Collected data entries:
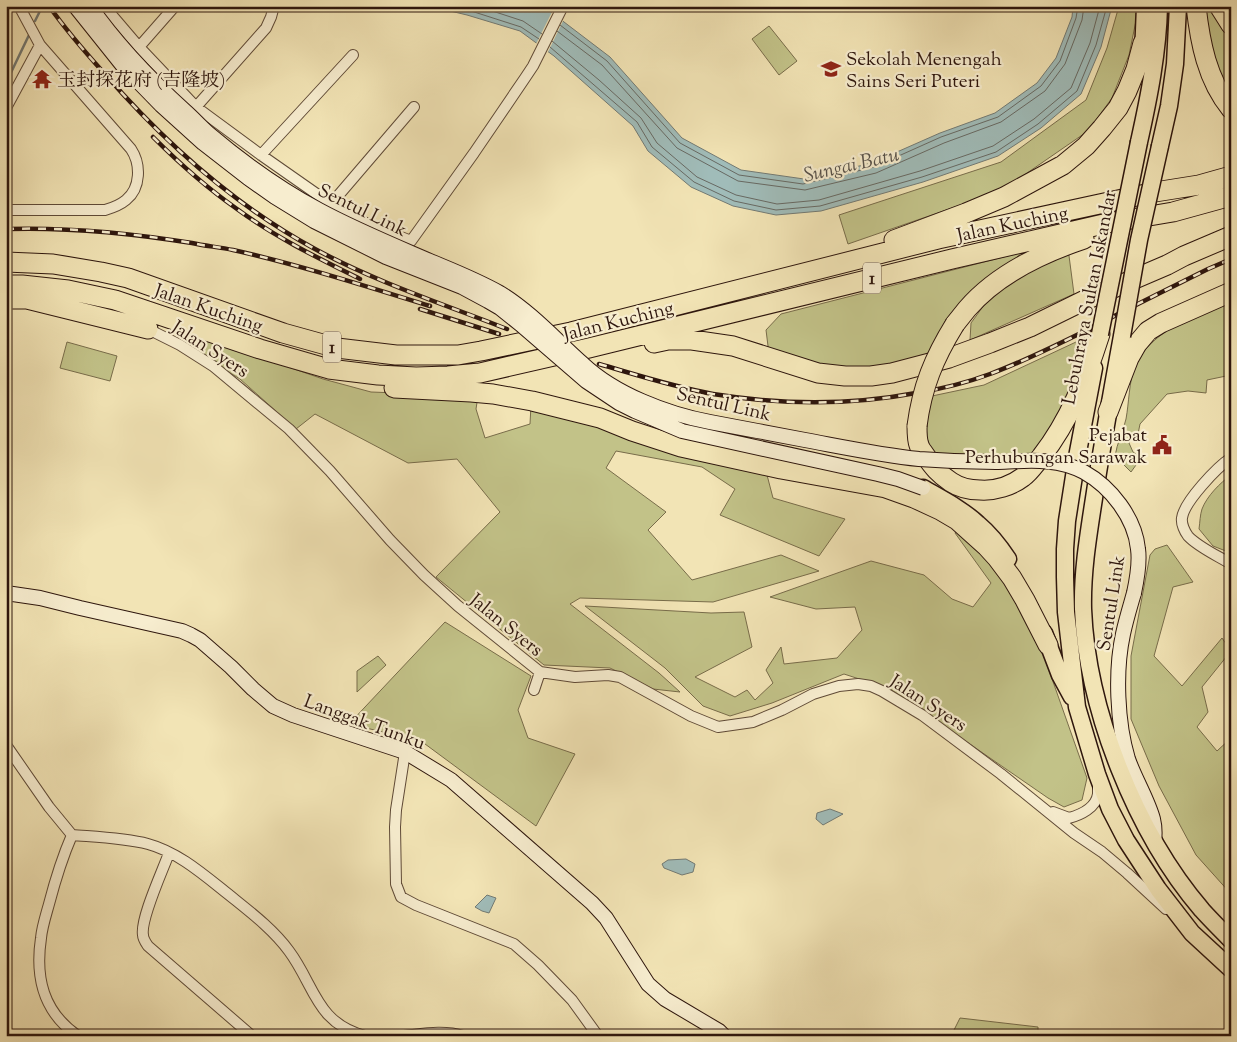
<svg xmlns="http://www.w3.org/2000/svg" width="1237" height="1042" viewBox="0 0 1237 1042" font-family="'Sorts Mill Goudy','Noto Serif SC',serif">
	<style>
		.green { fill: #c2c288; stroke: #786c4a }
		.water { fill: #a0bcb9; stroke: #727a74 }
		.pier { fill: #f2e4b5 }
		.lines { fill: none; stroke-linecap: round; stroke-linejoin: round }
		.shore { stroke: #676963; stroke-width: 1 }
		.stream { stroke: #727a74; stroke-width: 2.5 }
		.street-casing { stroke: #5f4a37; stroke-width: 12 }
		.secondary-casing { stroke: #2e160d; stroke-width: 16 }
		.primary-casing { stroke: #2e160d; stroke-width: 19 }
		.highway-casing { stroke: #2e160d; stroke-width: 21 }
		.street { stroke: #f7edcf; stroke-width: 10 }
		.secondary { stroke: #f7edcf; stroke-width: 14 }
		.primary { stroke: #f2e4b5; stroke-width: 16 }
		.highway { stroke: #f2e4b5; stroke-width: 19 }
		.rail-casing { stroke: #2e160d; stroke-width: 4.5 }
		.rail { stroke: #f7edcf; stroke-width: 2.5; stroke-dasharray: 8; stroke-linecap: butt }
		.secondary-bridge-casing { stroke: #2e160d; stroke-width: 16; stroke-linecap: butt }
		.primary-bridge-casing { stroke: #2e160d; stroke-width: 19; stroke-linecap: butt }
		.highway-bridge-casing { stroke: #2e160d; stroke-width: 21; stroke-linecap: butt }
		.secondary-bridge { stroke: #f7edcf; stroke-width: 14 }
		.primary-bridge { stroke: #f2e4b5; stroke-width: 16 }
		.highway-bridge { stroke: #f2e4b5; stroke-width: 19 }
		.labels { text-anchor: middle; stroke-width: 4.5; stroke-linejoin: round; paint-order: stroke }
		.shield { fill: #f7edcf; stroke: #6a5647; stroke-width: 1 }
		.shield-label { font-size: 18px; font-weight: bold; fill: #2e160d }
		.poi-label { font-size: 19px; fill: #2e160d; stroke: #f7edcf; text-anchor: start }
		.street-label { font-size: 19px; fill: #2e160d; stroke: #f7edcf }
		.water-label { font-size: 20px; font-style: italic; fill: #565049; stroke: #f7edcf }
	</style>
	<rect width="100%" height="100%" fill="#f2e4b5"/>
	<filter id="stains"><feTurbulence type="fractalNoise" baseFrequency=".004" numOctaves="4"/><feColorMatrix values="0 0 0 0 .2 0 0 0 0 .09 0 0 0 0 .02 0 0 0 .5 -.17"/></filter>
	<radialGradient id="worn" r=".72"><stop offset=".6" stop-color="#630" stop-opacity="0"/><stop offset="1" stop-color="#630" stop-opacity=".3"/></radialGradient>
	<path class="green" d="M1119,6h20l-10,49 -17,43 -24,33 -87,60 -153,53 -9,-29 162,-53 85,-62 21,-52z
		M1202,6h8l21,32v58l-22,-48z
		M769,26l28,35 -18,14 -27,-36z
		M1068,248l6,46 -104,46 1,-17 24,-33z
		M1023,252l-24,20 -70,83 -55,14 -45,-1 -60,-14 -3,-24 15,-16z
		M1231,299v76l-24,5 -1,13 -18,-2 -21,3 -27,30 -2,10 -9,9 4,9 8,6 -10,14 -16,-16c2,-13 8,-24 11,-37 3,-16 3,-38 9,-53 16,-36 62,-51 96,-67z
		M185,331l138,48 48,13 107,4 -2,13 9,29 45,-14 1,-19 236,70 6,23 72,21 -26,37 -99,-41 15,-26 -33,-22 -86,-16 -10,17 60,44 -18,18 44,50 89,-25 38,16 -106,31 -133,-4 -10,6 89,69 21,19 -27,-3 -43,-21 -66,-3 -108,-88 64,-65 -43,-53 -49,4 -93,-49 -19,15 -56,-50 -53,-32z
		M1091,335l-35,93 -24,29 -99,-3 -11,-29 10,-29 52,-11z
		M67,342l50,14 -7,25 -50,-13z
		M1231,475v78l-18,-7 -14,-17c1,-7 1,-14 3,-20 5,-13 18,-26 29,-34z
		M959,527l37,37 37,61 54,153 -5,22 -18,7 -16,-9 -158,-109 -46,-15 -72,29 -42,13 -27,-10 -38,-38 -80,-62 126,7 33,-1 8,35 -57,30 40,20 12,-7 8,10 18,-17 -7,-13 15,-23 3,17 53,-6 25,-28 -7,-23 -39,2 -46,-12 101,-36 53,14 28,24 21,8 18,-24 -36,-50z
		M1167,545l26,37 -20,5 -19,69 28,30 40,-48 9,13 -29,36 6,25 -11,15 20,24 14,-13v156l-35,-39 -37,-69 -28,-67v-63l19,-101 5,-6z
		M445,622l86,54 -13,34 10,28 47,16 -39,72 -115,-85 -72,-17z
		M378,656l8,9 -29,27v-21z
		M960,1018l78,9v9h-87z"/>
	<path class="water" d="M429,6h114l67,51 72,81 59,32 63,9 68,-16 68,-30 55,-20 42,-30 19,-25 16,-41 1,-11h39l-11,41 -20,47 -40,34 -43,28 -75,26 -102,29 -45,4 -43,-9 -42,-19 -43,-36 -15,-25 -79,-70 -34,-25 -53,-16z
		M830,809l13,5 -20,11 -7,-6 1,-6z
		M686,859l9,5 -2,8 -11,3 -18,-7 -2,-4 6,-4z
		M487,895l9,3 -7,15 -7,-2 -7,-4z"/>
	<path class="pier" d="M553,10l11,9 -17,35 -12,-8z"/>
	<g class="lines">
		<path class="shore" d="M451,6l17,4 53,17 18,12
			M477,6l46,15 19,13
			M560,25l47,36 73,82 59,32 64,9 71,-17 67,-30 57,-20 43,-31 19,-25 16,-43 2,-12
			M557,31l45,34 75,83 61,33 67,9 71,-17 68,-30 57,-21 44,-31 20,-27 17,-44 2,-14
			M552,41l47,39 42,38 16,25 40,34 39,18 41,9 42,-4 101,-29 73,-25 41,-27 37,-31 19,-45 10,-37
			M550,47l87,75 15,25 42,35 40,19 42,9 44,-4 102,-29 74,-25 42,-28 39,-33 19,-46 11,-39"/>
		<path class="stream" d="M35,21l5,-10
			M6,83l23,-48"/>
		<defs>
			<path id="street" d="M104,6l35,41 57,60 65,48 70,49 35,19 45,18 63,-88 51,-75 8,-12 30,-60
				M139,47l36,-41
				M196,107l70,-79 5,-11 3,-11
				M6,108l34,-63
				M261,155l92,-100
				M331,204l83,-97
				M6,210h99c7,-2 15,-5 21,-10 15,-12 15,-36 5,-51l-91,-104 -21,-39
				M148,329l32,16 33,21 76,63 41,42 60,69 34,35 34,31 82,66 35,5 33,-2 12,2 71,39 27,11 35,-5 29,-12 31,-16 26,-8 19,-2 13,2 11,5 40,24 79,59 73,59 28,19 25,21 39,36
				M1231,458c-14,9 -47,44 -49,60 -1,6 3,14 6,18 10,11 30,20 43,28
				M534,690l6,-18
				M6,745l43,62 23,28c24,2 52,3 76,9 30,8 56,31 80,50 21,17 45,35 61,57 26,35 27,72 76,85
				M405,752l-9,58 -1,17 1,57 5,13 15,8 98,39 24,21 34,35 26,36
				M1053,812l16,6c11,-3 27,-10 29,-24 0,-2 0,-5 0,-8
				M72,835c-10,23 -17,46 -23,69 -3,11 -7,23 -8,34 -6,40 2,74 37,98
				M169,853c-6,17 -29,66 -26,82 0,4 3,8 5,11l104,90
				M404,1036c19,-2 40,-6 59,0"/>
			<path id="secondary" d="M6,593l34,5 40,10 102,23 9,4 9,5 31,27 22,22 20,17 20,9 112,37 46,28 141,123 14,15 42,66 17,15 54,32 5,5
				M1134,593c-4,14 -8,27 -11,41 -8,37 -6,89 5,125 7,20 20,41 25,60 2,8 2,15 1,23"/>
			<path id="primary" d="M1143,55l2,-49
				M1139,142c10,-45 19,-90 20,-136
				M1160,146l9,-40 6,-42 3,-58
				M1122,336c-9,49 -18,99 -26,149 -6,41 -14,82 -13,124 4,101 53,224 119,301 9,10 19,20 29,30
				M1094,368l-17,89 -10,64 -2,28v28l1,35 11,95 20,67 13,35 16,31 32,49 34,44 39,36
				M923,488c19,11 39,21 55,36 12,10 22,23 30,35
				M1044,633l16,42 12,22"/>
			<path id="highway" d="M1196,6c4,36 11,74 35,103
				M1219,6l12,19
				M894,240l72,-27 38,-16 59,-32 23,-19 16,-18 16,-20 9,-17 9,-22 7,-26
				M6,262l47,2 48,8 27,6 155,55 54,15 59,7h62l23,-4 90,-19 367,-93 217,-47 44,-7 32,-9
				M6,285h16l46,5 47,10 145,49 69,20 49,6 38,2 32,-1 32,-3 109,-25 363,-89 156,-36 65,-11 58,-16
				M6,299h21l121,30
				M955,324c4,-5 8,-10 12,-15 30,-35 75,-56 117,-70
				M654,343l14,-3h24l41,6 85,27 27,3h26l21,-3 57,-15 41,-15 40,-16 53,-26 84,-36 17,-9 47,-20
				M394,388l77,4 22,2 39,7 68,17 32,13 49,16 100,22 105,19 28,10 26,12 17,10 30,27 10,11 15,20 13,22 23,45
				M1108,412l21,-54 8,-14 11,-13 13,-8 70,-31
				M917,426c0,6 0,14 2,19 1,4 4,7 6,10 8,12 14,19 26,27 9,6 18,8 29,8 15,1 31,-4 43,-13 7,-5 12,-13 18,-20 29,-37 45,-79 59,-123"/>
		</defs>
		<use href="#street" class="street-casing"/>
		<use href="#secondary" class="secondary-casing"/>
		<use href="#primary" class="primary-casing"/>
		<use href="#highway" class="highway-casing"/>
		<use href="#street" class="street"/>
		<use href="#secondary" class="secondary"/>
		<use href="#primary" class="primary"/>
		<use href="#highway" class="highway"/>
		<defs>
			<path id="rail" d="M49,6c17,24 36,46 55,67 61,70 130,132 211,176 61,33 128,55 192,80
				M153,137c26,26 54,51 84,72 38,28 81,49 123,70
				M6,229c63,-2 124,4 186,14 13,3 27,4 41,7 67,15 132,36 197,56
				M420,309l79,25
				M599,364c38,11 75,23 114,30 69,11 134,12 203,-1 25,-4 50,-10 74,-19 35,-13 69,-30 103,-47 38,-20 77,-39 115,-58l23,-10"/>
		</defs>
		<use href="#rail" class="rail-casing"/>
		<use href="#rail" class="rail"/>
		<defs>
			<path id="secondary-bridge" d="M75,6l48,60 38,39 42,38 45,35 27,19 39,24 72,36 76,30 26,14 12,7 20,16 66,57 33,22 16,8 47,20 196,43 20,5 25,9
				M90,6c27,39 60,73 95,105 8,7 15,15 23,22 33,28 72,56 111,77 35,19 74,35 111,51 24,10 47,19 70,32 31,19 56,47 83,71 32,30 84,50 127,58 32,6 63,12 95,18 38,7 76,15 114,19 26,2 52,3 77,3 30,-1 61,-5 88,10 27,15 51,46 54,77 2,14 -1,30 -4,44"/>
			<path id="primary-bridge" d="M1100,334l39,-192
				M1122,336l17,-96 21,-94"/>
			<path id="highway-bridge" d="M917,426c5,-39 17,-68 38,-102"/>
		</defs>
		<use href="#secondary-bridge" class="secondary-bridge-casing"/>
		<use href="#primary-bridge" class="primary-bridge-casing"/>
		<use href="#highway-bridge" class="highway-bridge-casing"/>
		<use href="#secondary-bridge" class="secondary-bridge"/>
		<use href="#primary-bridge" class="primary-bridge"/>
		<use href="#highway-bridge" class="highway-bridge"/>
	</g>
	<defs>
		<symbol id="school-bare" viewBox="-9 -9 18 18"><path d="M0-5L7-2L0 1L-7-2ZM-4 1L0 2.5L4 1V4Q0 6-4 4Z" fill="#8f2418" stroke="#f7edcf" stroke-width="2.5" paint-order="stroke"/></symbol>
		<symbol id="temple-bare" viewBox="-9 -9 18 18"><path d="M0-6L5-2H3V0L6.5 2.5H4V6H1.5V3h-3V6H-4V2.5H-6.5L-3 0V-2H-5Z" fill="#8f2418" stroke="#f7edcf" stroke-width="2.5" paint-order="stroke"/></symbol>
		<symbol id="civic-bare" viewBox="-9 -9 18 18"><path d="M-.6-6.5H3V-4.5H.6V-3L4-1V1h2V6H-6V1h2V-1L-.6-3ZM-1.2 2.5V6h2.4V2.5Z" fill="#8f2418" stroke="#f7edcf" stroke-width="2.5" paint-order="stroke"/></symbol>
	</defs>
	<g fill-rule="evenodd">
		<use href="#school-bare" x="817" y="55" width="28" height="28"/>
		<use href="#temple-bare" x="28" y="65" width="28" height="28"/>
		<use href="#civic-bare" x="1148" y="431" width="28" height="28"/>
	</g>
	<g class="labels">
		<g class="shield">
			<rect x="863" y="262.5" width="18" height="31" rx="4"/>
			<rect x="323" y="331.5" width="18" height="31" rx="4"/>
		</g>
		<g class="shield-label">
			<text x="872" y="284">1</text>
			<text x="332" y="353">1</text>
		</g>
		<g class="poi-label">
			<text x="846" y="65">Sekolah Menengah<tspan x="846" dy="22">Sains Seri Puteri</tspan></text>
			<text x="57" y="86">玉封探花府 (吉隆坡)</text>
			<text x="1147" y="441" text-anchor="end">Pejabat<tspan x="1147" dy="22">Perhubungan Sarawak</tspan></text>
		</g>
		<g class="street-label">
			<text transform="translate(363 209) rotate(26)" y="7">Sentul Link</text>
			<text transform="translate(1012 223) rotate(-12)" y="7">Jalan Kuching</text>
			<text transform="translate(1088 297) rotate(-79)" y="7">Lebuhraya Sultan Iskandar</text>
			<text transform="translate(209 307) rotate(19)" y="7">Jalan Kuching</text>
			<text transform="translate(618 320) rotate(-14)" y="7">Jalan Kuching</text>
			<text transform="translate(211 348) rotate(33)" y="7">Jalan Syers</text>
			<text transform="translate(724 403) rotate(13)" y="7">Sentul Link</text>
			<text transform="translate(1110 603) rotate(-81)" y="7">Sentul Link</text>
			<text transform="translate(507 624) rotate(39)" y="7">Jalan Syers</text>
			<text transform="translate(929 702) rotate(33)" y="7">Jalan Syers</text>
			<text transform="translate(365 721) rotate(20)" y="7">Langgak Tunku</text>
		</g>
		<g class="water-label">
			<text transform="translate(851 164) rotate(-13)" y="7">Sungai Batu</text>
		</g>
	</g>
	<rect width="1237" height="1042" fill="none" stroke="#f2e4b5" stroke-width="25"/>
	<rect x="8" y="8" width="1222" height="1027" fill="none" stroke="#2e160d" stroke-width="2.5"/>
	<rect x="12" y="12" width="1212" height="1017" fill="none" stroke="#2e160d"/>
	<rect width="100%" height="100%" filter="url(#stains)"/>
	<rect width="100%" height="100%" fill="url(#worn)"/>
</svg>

- **What you should do**: Find every line above that contains the word "Link", and return each one.

- **Output for this exercise**:
			<text transform="translate(363 209) rotate(26)" y="7">Sentul Link</text>
			<text transform="translate(724 403) rotate(13)" y="7">Sentul Link</text>
			<text transform="translate(1110 603) rotate(-81)" y="7">Sentul Link</text>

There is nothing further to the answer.